> _WORK ORDER_
In the following material, identify every line holding the string "Cultural" and return it.

++++ PROVIDED DATA ++++

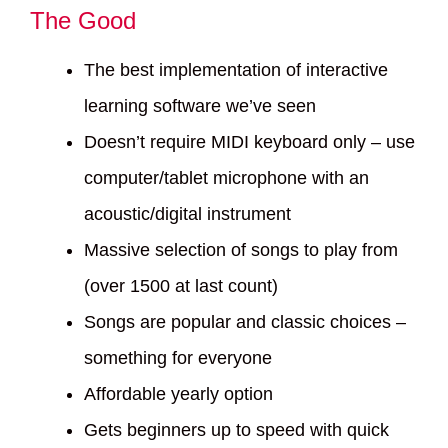
The Good
The best implementation of interactive
learning software we’ve seen
Doesn’t require MIDI keyboard only – use
computer/tablet microphone with an
acoustic/digital instrument
Massive selection of songs to play from
(over 1500 at last count)
Songs are popular and classic choices –
something for everyone
Affordable yearly option
Gets beginners up to speed with quick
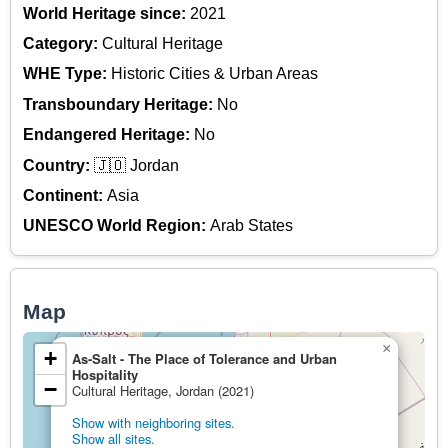
World Heritage since:
2021
Category:
Cultural Heritage
WHE Type:
Historic Cities & Urban Areas
Transboundary Heritage:
No
Endangered Heritage:
No
Country:
🇯🇴 Jordan
Continent:
Asia
UNESCO World Region:
Arab States
Map
×
+
As-Salt - The Place of Tolerance and Urban
Hospitality
−
Cultural Heritage, Jordan (2021)
Show with neighboring sites.
Show all sites.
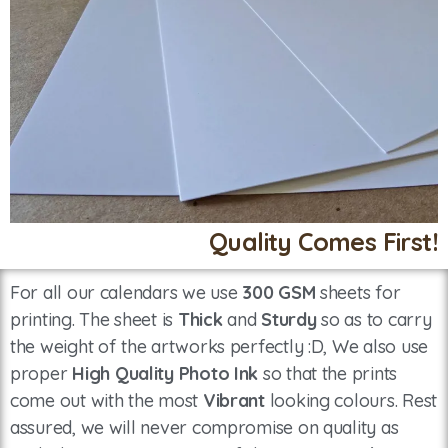
Quality Comes First!
For all our calendars we use
300 GSM
sheets for
printing. The sheet is
Thick
and
Sturdy
so as to carry
the weight of the artworks perfectly :D, We also use
proper
High Quality Photo Ink
so that the prints
come out with the most
Vibrant
looking colours. Rest
assured, we will never compromise on quality as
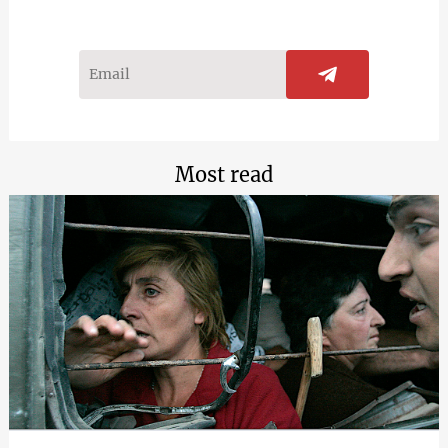
Most read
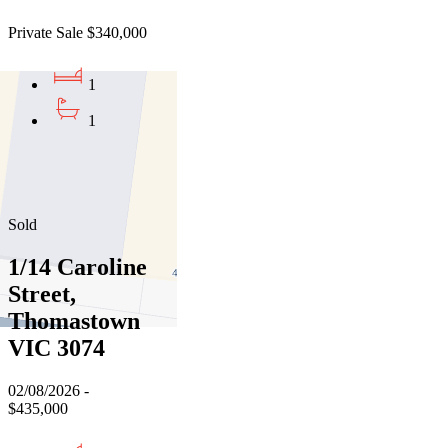
Private Sale $340,000
1
1
01
02
03
Sold
1/14 Caroline
Street,
Thomastown
VIC 3074
02/08/2026 -
$435,000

++++

> _EXERCISE RESULT_
Cultural Heritage
Cultural Heritage, Jordan (2021)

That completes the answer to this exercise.